Everything on the menu is priced à la carte, but most entrees will easily satisfy two, and family-style sides of potatoes and vegetables are enough for four. Sharing is encouraged, which helps keep the bill within the realm of the possible for those on a budget instead of an expense account. There is a kids menu, too, which may explain why so many families turn up on weekends.

The restaurant's design is commensurate with the consumption of 30-buck steaks and pricey cabernets (though the exhaustive wine list offers a world of choices in every price range). As sumptuously wood-paneled as a Fortune 500 boardroom, the two-story space is connected by a staircase that winds around a towering wine cellar. Upstairs the long baronial sweep of dining room is cleverly partitioned for coziness but too awkwardly lit to achieve much warmth. Overstuffed, brass-studded leather furniture fills the lounge downstairs where two small private dining rooms handle the overflow on busy nights.

Unlike Ruth's Chris in downtown Seattle, the Bellevue branch is open for lunch as well as dinner. The midday menu offers soups, sandwiches, salads, scaled-down steaks and a burger. Most entrees include fries or a vegetable. Salads are curiously humdrum, including the "black and blue," ($14.95), a blue cheese-dressed pile of iceberg lettuce sparsely populated with celery, pecans and cherry tomatoes, garnished with blackened beef tenderloin medallions and soggy frizzled onion rings.

Plumb the depths of the boozy, buttery lobster bisque ($6.75 bowl/$3.50 cup) and your reward is sweet morsels of lobster meat. Ruth's burger ($8.95) is the booby prize: overcooked, with little juice to moisten the heavy bun, it cries out for a dollop of remoulade to kick it up a notch, as Emeril would say.

Haven't sinned enough by meal's end? A wedge of dense-as-fudge "chocolate sin cake" will send you further down the road to perdition than crème brûleé, cheesecake, or even banana cream pie (all $5.95).

Don't see what you want on the lunchtime card? Make your wishes known. The friendly staff is trained to respond to customers' whims, and that is part of what makes dining here worth the price.
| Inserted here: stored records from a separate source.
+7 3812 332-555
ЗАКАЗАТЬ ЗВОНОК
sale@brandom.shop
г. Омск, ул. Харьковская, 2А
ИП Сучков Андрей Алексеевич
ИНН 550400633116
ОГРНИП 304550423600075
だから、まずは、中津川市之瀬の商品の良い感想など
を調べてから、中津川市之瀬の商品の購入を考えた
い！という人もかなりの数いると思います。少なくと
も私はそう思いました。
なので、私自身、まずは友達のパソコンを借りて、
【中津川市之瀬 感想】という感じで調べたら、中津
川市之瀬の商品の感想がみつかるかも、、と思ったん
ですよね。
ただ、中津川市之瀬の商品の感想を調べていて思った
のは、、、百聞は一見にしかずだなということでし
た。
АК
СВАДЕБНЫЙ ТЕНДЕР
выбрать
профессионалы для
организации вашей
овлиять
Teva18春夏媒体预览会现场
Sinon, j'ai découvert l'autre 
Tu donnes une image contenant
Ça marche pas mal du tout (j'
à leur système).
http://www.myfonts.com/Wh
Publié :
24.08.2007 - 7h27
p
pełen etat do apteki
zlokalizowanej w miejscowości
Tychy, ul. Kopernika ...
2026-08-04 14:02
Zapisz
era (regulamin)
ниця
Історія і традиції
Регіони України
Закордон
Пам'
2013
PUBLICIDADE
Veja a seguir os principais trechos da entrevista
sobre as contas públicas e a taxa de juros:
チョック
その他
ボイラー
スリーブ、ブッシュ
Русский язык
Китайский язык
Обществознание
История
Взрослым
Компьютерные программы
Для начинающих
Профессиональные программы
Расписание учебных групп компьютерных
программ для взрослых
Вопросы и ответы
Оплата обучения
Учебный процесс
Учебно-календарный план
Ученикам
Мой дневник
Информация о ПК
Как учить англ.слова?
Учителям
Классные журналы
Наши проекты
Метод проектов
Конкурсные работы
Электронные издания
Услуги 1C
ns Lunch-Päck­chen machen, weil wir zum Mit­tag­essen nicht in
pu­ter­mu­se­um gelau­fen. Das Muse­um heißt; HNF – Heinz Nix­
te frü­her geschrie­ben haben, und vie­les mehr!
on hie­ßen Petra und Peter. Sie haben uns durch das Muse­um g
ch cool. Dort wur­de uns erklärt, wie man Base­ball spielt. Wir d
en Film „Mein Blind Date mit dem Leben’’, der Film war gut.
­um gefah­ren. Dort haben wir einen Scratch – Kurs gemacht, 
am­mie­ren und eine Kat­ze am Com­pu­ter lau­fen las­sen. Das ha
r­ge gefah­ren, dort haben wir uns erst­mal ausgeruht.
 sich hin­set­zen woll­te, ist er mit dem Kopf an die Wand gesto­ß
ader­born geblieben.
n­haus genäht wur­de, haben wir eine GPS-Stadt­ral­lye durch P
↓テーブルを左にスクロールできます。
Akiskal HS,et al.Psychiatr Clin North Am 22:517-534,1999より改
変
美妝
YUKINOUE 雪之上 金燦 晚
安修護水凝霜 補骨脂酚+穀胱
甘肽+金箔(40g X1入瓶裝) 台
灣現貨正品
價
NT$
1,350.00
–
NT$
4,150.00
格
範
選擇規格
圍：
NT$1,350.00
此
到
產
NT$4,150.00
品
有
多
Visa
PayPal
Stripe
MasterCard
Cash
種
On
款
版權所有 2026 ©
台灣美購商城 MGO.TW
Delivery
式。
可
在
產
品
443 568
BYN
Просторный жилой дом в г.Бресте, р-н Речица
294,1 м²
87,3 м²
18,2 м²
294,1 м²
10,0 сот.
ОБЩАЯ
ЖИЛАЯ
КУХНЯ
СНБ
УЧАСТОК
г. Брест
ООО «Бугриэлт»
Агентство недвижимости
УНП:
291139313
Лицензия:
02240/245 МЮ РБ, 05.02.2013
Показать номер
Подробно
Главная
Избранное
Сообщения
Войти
The rest of it is all about the steaks.

Providence Cicero: providencecicero@aol.com

Ruth's Chris Steak House


565 Bellevue Square, Bellevue, 425-451-1550

Steak

**

$$$$

Reservations: recommended

Hours: lunch daily 11:30 a.m.-2 p.m.; dinner Monday-Saturday 4:30-10 p.m., Sunday 4:30-9 p.m.; happy hours weekdays 3-6 p.m. and 9 p.m. to close.

Prices: lunch appetizers $3-$9.95, entrees $8.95-$24.95; dinner appetizers $4.75-$12.95, entrees $29.50-$33.95; sides $4.95-$7.95, desserts $3.95-$5.95.

Wine: The exhaustive list, as thick as a filet mignon, offers a world of choices in every price range, including nonalcoholic sparkling French cider.

Parking: free in Bellevue Square garage.

Sound: Enjoy normal conversation at well-spaced tables. Full bar/all major cards/no smoking permitted/no obstacles to access.